Having nearly completed comparisons of the P450 superfamilies in Arabidopsis and rice, one of the big challenges for the future is to define the range of functions for individual P450 proteins within each of these diversified gene families. Because of potential redundancies in protein functions, this, of necessity, is best accomplished by expression of individual P450 cDNAs in heterologous systems that provide the interactive P450 reductases needed for catalytic function (Schuler and Werck-Reichhart, 2003). With these functions defined, it will become possible to examine the degree of evolution within the catalytic sites of P450s mediating similar catalytic reactions and to define that range of amino acid changes dictating the evolution of new enzyme activities.
MATERIALS AND METHODS
The Arabidopsis P450 sequences have been collected over many years and annotated by various groups. Complete collections of the Arabidopsis P450 genes are available at two Arabidopsis P450 sites (http://www.biobase.dk/P450/ and http://arabidopsis-P450.biotec.uiuc.edu) and a Cyt P450 Homepage (http://drnelson.utmem.edu/cytochromeP450.html), as well as P450 entries at The Arabidopsis Information Resource (http://tair.stanford.edu/info/genefamily/p450.html). Based on comparisons with all available full-length cDNAs and ESTs, the Arabidopsis Cyt P450s have recently been reannotated and corrected for problems in gene models with the National Science Foundation 2010 Project at http://arabidopsis-P450.biotec.uiuc.edu, providing a searchable Arabidopsis P450 database at http://arabidopsis-P450.biotec.uiuc.edu/cgi-bin/p450.pl.

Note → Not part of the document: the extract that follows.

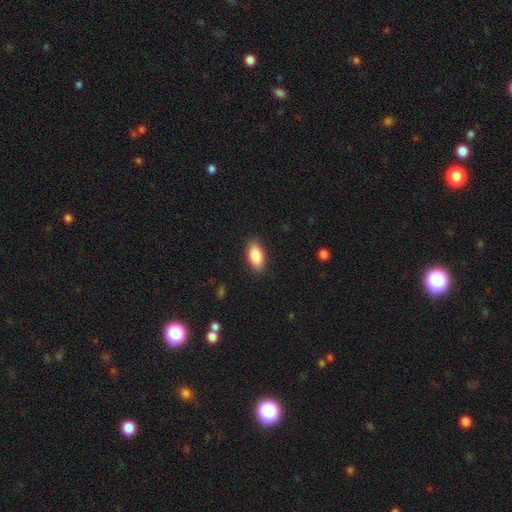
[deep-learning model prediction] Smooth or featured? smooth (87%)
How rounded? in between (92%)
Merging? none (88%)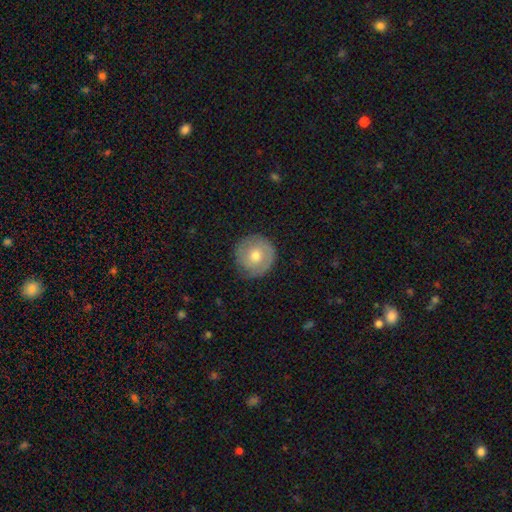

The rice (Oryza sativa) P450s have been identified by systematic BLAST searches against the public project sequences from the japonica strain at GenBank (http://www.ncbi.nlm.nih.gov/BLAST/, nr division, limit to Oryza sativa) and the indica strain from the Beijing Genomics Institute (http://www.ncbi.nlm.nih.gov/BLAST/, WGS division, limit to Oryza sativa). The strategy for finding all members of the P450 family in a genome has been described (Nelson, 2002). Briefly, in this evaluation one member from each plant P450 clan was used in the search process conducted at the protein sequence level. The hits were collected and placed in a BLAST searchable file on a local server. Accession numbers were sorted in alphanumeric order, and new searches were compared against this list to identify novel accession numbers. The indica and japonica strains were treated separately to avoid creating hybrid genes. Sequences of the indica strain were substantially easier to search, since they had been assembled and duplicate sequences had been removed from the database. Sequences of the japonica strain had to be assembled into intact genes from multiple overlapping sequences. Annotation is a self-correcting endeavor. Occasionally, this process caused revisions in the nomenclature, as incorrectly assembled genes were detected and split into individual genes. For example, Arabidopsis CYP705A7 became CYP705A30 and CYP705A32 and the CYP705A7 name was retired. Communication between the P450 database sites listed above has resulted in an agreed set of annotated Arabidopsis P450 genes and pseudogenes.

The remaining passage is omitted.